» **Extrait du texte**:
##############################

Le projet de construction d'une tour de 65 étages au centre-ville d'Ottawa vient de franchir une étape importante. Le comité d'urbanisme de la Ville vient d'approuver ce vaste chantier par un vote de sept voix contre deux.

L'imposante tour résidentielle et commerciale de 65 étages aura pignon sur rue au 900 Albert. Au terme de sa construction, l'édifice sera le plus haut bâtiment d'Ottawa. Le développement inclut deux autres tours, un peu moins hautes.

Selon du personnel de la Municipalité, ce projet serait situé dans un emplacement privilégié pour la densification du centre-ville, puisqu'il serait aménagé juste en face de la future station de train léger Bayview.

Réactions mitigées

Le conseiller Tobi Nussbaum du quartier Rideau-Rockliffe a voté contre le projet, qui selon lui n'est pas conforme aux normes établies par la Ville. Le règlement de zonage limite en effet à 30 étages la hauteur des édifices dans ce secteur.

##############################

» **Données fournies**:
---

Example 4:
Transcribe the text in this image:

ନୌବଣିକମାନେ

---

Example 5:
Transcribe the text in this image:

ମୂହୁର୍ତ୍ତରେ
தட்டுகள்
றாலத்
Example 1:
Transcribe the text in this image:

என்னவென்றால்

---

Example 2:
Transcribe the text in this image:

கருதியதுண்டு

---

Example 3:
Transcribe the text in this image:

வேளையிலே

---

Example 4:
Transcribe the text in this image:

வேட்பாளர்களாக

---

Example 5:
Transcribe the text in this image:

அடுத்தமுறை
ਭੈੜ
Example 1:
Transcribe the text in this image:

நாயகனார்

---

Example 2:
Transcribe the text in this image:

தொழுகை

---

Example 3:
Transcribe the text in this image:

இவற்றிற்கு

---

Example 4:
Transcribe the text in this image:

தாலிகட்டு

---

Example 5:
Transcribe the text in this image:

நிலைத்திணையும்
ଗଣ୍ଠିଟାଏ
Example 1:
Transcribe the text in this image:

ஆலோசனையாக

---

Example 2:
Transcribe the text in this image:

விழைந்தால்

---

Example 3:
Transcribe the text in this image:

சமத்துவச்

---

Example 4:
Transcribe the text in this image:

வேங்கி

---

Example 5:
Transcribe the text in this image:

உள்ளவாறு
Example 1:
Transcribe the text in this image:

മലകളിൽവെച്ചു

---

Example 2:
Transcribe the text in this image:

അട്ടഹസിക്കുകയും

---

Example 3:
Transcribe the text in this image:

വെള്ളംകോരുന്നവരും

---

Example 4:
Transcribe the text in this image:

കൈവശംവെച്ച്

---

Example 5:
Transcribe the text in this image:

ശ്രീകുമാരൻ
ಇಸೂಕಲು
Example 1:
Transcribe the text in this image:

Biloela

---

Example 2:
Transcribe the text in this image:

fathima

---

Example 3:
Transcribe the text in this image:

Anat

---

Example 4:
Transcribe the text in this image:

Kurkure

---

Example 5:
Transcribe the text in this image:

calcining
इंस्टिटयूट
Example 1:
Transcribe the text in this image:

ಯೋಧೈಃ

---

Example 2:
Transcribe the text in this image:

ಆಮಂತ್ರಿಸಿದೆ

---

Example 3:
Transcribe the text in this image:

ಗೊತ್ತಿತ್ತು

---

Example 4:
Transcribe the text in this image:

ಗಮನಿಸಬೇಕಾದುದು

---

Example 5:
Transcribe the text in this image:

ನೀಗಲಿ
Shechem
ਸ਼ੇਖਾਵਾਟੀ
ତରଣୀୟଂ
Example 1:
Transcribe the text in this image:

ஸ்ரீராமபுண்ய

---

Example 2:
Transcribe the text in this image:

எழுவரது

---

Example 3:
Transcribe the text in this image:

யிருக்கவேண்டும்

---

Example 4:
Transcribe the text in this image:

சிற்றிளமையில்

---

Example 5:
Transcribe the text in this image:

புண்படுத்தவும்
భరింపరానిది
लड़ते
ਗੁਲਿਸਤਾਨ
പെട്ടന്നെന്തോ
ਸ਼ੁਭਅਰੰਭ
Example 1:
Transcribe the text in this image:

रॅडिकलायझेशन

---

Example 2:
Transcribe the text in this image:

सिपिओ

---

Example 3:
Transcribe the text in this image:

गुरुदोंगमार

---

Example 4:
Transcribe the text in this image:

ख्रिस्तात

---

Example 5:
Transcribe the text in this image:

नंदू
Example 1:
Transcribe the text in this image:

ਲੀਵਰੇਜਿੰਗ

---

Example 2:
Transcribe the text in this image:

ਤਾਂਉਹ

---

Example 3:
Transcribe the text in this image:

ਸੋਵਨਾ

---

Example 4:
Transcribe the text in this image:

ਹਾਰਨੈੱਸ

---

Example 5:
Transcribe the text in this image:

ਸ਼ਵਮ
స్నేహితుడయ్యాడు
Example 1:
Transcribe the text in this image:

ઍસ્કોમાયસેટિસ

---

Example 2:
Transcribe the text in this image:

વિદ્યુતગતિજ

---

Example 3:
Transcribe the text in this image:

##############################

» **Consigne**:
Répondez à ces questions sur le texte qui parle de la tour de 65 étages :
1. Par combien de voix contre combien le comité d'urbanisme a-t-il approuvé le projet ?
2. À quelle adresse la tour aura-t-elle pignon sur rue ?
3. À combien d'étages le règlement de zonage limite-t-il la hauteur des édifices dans ce secteur ?
Pour répondre, servez-vous seulement du texte.

» **Réponse**:
1. Sept voix contre deux.
2. Au 900 Albert.
3. À 30 étages.